Monday of the Fifth Week of Lent

Daily Reading: John 8:12-20

Focus Passage:
When Jesus spoke again to the people, he said, "I am the light of the world. Whoever follows me will never walk in darkness, but will have the light of life." (Jn. 8:12)


The vocabulary of “light” and “darkness” can get confusing on the spiritual journey. At one level, we read Jesus’ pronouncements about the light he gives, the light which brings a person out of the darkness forever. This light illumines the lives of women and men in order to bring us out of spiritual darkness and bondage.

At this level of understanding, spiritual darkness is equated with life opposed to God, set against the movement of God. Darkness is a force for destruction and evil that stands against the well-being, healing, and goodness God brings into the world. This spiritual darkness is real and should not be diminished.

Jesus’ light, then, becomes a new way of seeing in the world, a fresh way of orienting one’s life. These words of Jesus ring true: Once we experience the light of God, we can never again see life in the same way we did previously. Our seeing is forever changed. Even if we try to renounce “the Light,” we can never again be completely satisfied with darkness, destruction, and chaos. Our sight has been illumined forever.

Spiritual writers in the Christian contemplative tradition – St.
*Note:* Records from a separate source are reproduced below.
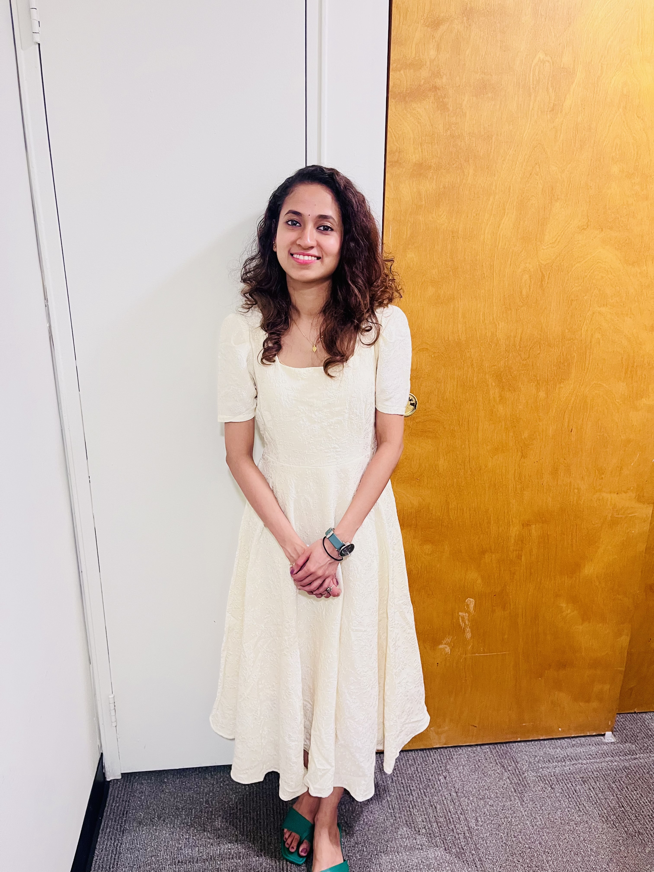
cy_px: 436
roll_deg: -0.1
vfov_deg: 67.3
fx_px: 655
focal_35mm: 26
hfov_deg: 53.1
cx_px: 327
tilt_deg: -18.5
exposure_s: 1/60
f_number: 1.6
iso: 320
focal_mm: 5.1
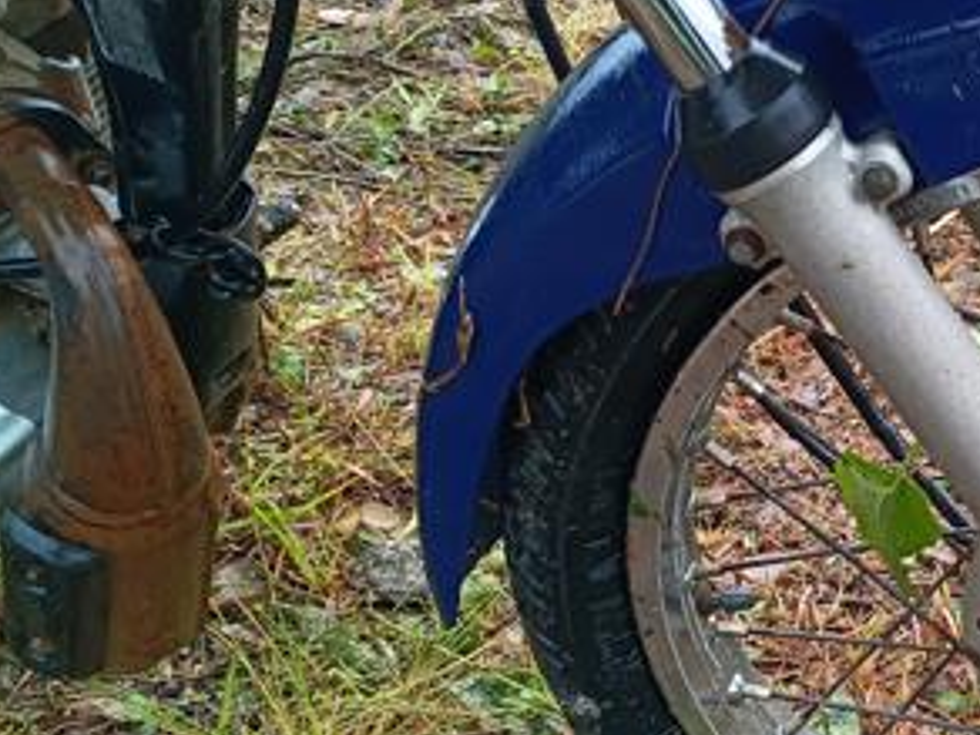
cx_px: 1057
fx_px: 1614
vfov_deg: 25.6
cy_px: 477
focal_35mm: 57
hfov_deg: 30.5
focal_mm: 4.81
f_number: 1.8
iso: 143
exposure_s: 1/161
John of the Cross and Teresa of Avila in the 17th century and Thomas Merton in the 20th century, for example – speak of another kind of darkness. In this understanding of the spiritual life, darkness is not merely a force for evil that opposes God. This darkness, described by John of the Cross, is more like “obscurity” (oscura in Spanish), in which the spiritual journey leads us into a life with God we do not completely understand and cannot fully imagine. He called spiritual state the “dark night of the soul.”
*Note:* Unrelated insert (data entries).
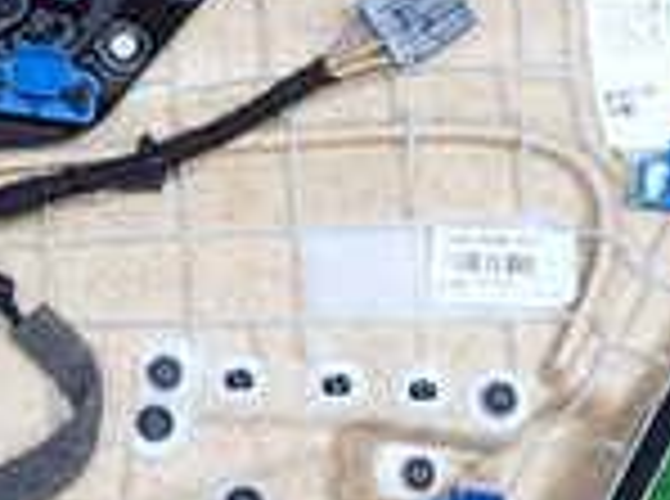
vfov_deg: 14.3
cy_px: 518
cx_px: 72
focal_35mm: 101
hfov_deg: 19.2
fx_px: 1950
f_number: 2.8
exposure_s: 1/200
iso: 100
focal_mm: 4.5
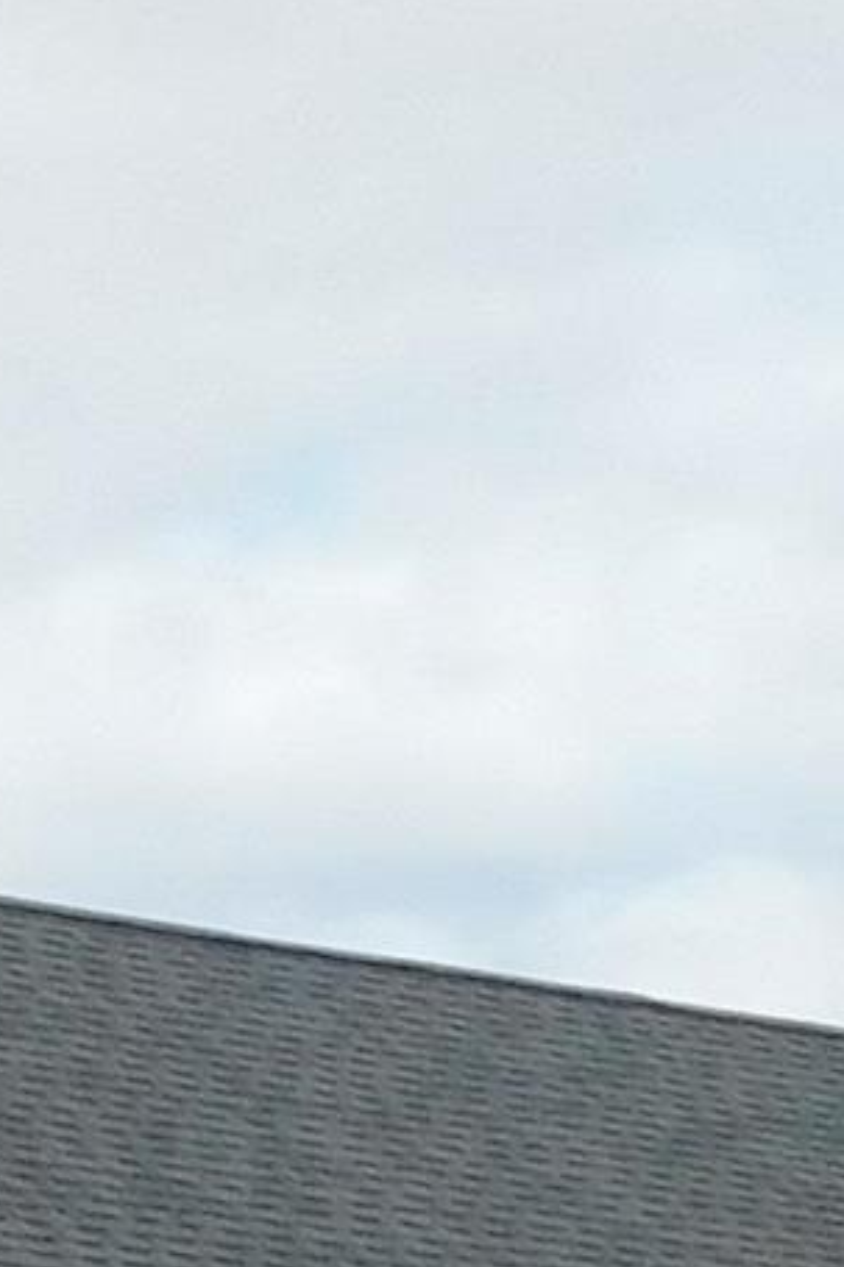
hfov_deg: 4.9
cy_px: 2030
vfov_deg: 7.2
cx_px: 3
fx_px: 9889
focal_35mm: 281
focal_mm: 7.1
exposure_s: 1/800
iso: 125
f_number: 3.6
In this understanding, God’s true Being is “obscured” from our view by the many images, metaphors, emotions, and concepts that we confuse with the actual experience of God. Faith in God truly becomes faith because we cannot make our own way to God or figure out God on our own.
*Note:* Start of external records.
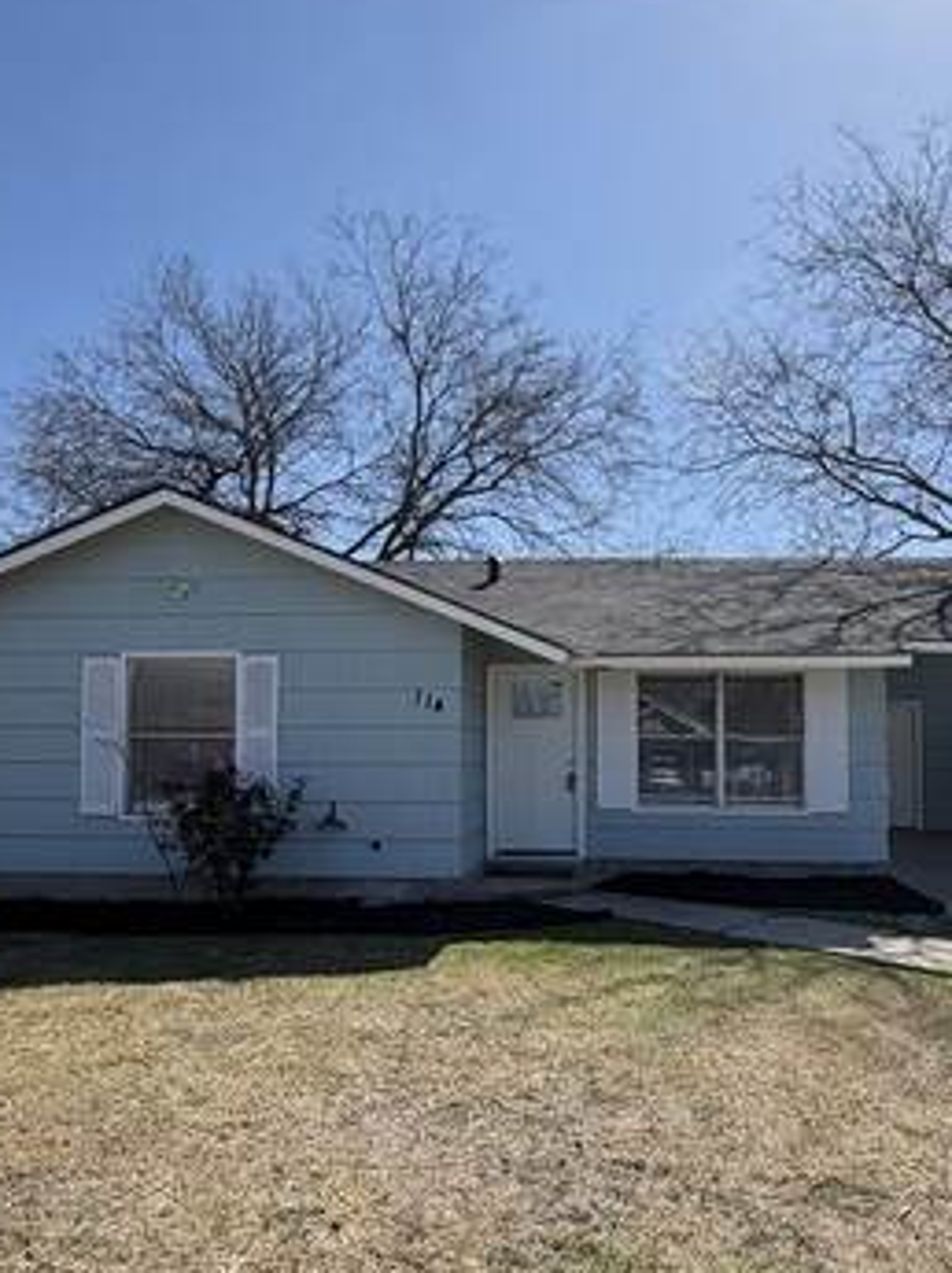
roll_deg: -0.7
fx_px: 955
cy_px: 712
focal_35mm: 26
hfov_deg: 52.8
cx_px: 542
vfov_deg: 67.1
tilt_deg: +2.4
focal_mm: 2.22
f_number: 2.2
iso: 25
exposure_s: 1/830
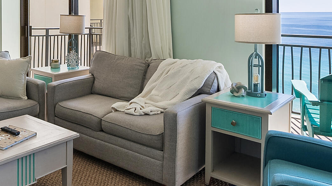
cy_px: 29
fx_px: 317
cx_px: 45
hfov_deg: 50.3
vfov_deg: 31.7
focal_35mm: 36
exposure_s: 1/6
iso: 250
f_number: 7.1
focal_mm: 12
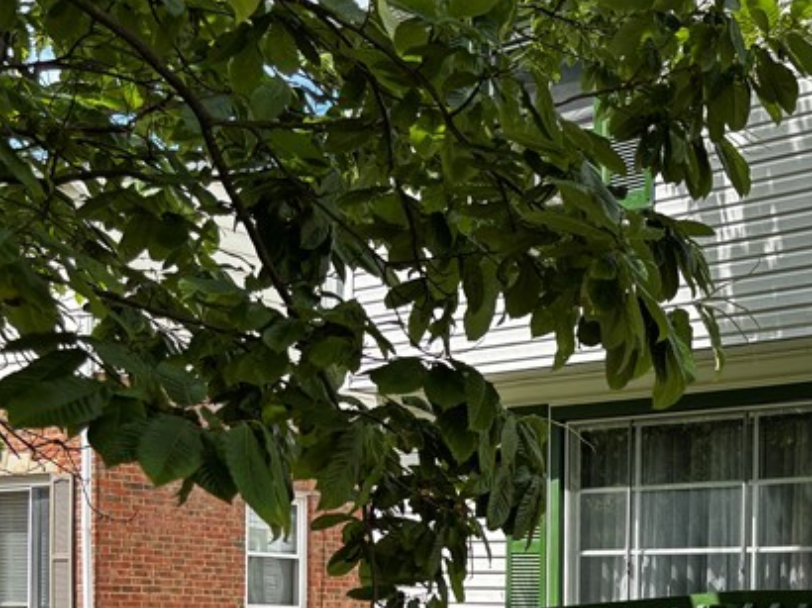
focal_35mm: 65
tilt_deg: -2.6
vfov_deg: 21.3
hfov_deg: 28.0
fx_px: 1524
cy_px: 689
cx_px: 822
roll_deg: -1.2
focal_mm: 5.96
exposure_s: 1/978
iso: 50
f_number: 1.6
For some engaged in a spiritual journey, this darkness is a natural outgrowth of life with God. Many people experience a time when they seem to be in darkness, when all their concepts and images of God slowly begin to slip away. They begin to sense that God is beyond all mental constructs and ideas, that God cannot be reduced to what the mind thinks about God or what the lips can say about God.

Our wisest spiritual guides – John of the Cross, Teresa of Avila, Merton, and others – remind us that this kind of darkness and obscurity is normal in the spiritual life. These spiritual guides claim that this “darkness” is not really darkness at all; rather, humans tend to be blinded by the Light as we experience God as God truly is.

Our experience of this obscurity is counter-intuitive. When in the darkness, we may feel as if we’ve lost everything we’ve known of God, all of God we had previously experienced. Actually, God is moving us to a deeper love, a deeper faith, a heart-to-heart relationship that is not predicated on what we see and what we think.

This obscurity may not feel good, but it is a significant marker in the spiritual life. When we hit this spot in the road, we hope not to run from it or try to move back into a previous state of life. In openness, we relate to God as God is, not as we imagine God to be or desire God to be. We allow God to use the obscurity to shape us and draw us to a more authentic love, both for God and for the world.

During Lent it is appropriate to consider our own dark path, especially as we walk with Jesus toward the Cross and Crucifixion.


For Reflection:
Spend some time reflecting on the two meanings of darkness discussed in the meditation. What experiences have you had of each type of darkness?